- Developer: Llamasoft
- Publisher: Llamasoft
- Designer: Jeff Minter
- Platforms: Commodore 64, Amiga, Atari ST, MS-DOS
- Release: 1984: C64; 1992: Amiga, ST, PC;
- Genre: Scrolling shooter
- Modes: Single-player, multiplayer

= Revenge of the Mutant Camels =

1984 video game

Revenge of the Mutant Camels is a horizontally scrolling shooter written by Jeff Minter for the Commodore 64 and published by Llamasoft in 1984. Enhanced versions for the Atari ST, Amiga, and IBM PC were released in 1992 as shareware.

==Gameplay==

Screenshot from the original Commodore 64 game.

A sequel of sorts to Attack of the Mutant Camels (also known as Advance of the Mega-Camels), this time the player controls a camel. The camel is armed by default with small blue shots, but can obtain other weapons and weapon upgrades by collecting power-ups during the game. In all but the Commodore 64 version, the camel is teamed up with a bipedal goat, who can be controlled either by the computer or by a second player. If the camel crouches down, the goat can mount it and ride on its back, enabling them to focus their firepower.

The game features a host of bizarre enemies, including: British telephone boxes, Polo mints, exploding sheep, skiing kangaroos, guys sitting on flying toilets, and even the jet plane controlled by the player in Attack of the Mutant Camels and a wave of Jeff Minters. In versions other than the Commodore 64 version, a variety of power-ups are available, including ecstasy tablets (for a turn of speed), spliffs (to fly over life's troubles), and apples (because they're good for you).

Unlike Attack of the Mutant Camels, it is possible for the player to win Revenge. After 42 waves of enemies are defeated the player is declared the winner. In the Commodore 64 version, this was indicated simply by the message "WELL DONE! YOU HAVE SAVED CAMELKIND!" being briefly flashed over the playfield before the game restarted on the first level.

==Development==
Revenge of the Mutant Camels was announced in the Dec 1983/Jan 1984 issue of Commodore Horizons with a prospective release for mid-December 1984. The game was written over a two month period.

Ideas for various attack waves were created by Minter whilst on holiday in Crete and written down in a notebook. An innovation at the time was that this was the first UK program to use a fast loader – the German TURBO system. Minter was influenced by the reaction to the game Manic Miner having 20 levels, and so improved on this by creating 42 different levels for Revenge.

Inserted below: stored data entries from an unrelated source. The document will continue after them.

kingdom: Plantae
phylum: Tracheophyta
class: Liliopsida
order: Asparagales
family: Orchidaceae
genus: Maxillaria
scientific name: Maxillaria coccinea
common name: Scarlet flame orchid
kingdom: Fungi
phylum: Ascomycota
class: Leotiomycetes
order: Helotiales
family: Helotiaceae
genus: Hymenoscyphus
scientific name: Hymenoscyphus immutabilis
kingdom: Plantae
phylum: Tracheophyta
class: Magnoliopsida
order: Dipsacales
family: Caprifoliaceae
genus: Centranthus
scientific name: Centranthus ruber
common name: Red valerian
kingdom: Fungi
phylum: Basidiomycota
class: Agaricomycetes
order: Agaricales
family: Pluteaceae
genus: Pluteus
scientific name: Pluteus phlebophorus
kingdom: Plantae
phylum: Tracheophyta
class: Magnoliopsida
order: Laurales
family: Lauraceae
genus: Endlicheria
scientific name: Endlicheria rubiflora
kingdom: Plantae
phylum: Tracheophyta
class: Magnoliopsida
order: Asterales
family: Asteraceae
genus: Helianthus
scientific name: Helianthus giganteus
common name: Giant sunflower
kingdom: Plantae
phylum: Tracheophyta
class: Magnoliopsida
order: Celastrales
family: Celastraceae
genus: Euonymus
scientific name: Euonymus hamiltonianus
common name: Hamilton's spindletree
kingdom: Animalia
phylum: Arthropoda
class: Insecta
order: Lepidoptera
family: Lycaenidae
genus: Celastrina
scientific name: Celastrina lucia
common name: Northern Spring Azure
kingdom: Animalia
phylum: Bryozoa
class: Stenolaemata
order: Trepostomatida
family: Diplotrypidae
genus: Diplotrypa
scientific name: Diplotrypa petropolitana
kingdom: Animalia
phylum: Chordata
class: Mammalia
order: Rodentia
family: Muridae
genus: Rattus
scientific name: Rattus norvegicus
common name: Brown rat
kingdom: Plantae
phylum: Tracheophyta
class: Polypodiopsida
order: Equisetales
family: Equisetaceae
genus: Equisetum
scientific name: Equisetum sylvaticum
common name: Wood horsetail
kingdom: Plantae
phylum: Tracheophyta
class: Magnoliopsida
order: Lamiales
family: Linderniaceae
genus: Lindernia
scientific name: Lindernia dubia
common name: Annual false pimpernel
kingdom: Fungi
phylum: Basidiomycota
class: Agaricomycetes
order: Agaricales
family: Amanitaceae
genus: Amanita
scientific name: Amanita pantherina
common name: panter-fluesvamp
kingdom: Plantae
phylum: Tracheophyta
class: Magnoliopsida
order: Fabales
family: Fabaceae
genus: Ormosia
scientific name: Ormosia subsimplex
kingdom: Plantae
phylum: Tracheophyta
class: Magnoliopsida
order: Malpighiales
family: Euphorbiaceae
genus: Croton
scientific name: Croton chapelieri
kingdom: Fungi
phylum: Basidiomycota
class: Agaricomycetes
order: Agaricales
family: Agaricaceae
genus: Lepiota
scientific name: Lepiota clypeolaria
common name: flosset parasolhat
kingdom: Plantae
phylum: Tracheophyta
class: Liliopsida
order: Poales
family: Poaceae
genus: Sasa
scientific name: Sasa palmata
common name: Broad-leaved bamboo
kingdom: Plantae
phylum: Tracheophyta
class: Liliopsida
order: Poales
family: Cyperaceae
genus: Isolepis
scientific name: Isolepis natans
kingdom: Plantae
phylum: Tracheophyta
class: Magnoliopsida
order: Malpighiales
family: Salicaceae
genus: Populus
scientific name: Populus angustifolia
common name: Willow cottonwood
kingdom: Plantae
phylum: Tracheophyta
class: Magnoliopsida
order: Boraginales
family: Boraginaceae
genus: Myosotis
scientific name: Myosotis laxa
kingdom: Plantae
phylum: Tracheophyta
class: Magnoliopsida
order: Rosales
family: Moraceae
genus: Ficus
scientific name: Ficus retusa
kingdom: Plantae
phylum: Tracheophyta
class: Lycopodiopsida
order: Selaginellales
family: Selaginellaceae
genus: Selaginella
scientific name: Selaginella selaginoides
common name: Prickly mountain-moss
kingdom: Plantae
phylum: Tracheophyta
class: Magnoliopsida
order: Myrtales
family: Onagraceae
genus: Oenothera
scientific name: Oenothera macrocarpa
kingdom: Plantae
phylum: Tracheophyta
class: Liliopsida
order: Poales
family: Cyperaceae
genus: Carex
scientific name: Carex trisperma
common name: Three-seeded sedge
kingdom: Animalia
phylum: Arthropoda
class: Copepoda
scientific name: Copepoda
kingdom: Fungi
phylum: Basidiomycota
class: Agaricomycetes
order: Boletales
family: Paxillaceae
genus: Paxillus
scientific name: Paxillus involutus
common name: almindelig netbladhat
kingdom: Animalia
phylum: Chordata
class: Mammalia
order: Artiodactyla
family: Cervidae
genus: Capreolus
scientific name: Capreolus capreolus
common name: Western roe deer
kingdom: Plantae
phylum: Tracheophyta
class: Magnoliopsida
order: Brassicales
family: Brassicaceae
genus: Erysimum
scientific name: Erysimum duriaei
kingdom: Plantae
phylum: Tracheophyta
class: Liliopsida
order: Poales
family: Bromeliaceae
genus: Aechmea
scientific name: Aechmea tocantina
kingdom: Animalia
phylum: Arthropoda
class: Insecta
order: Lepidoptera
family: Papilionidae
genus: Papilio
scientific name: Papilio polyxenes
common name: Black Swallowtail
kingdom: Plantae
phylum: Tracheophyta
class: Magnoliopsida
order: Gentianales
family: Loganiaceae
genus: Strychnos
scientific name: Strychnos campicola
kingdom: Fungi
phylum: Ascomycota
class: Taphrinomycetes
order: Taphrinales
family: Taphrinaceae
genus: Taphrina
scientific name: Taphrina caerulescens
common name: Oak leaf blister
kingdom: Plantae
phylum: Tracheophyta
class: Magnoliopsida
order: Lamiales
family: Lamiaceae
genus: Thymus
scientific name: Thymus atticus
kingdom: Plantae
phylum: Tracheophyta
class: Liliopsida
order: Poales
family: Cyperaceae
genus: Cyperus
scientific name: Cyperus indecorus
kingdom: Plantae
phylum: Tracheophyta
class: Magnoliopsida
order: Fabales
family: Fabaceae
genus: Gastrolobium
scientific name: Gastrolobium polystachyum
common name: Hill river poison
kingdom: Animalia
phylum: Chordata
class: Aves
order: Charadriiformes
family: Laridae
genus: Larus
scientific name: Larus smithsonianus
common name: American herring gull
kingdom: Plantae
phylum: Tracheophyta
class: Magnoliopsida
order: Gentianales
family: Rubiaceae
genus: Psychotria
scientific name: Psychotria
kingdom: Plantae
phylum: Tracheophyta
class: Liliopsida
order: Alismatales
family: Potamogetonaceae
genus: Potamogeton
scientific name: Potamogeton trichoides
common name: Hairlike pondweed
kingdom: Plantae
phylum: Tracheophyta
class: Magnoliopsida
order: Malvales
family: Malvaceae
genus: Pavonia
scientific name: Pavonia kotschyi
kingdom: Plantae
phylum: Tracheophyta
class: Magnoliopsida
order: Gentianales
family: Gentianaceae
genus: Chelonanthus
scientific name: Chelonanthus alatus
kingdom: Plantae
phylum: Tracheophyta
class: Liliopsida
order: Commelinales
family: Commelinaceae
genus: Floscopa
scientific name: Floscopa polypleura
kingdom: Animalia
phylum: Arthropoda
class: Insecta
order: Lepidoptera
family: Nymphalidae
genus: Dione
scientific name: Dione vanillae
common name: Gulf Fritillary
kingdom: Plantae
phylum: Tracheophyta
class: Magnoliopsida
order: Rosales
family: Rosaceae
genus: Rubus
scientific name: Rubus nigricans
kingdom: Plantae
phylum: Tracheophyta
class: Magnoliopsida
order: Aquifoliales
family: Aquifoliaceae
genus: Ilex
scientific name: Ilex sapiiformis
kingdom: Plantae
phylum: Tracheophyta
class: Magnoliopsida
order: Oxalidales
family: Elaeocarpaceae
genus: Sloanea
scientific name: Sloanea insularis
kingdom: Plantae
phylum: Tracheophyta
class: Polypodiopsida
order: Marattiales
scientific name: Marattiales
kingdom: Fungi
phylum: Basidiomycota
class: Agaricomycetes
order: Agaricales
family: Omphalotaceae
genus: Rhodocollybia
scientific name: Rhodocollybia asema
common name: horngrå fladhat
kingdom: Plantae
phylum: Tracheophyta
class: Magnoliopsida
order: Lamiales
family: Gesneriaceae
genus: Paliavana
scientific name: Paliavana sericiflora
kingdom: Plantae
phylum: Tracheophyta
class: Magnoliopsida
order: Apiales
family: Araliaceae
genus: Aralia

The theme music for the Commodore 64 version was arranged by James Lisney and was based on Ballet égyptien by Alexandre Luigini.

==Legacy==

Llamasoft developed a sequel to Revenge of the Mutant Camels entitled Revenge of the Mutant Camels II for the PC. It was published by Kool Dog Entertainment, a division of Guildhall Leisure which has since closed down. Due to poor sales and reception the title was withdrawn from shelves just weeks after release. The plot is a continuation of the story from the original Revenge of the Mutant Camels.

For Amiga, Revenge of Mutant Camels II was released with poor reception by Mastertronic in 1988. This release did not involve Minter himself, but in 1992 Minter released his own Amiga version entitled simply Revenge of the Mutant Camels as a shareware game (this is similar to the Atari ST version).

Almost 40 years after its first release, in 2021 Jeff Minter fixed a bug on collision detection in the Commodore 64 version.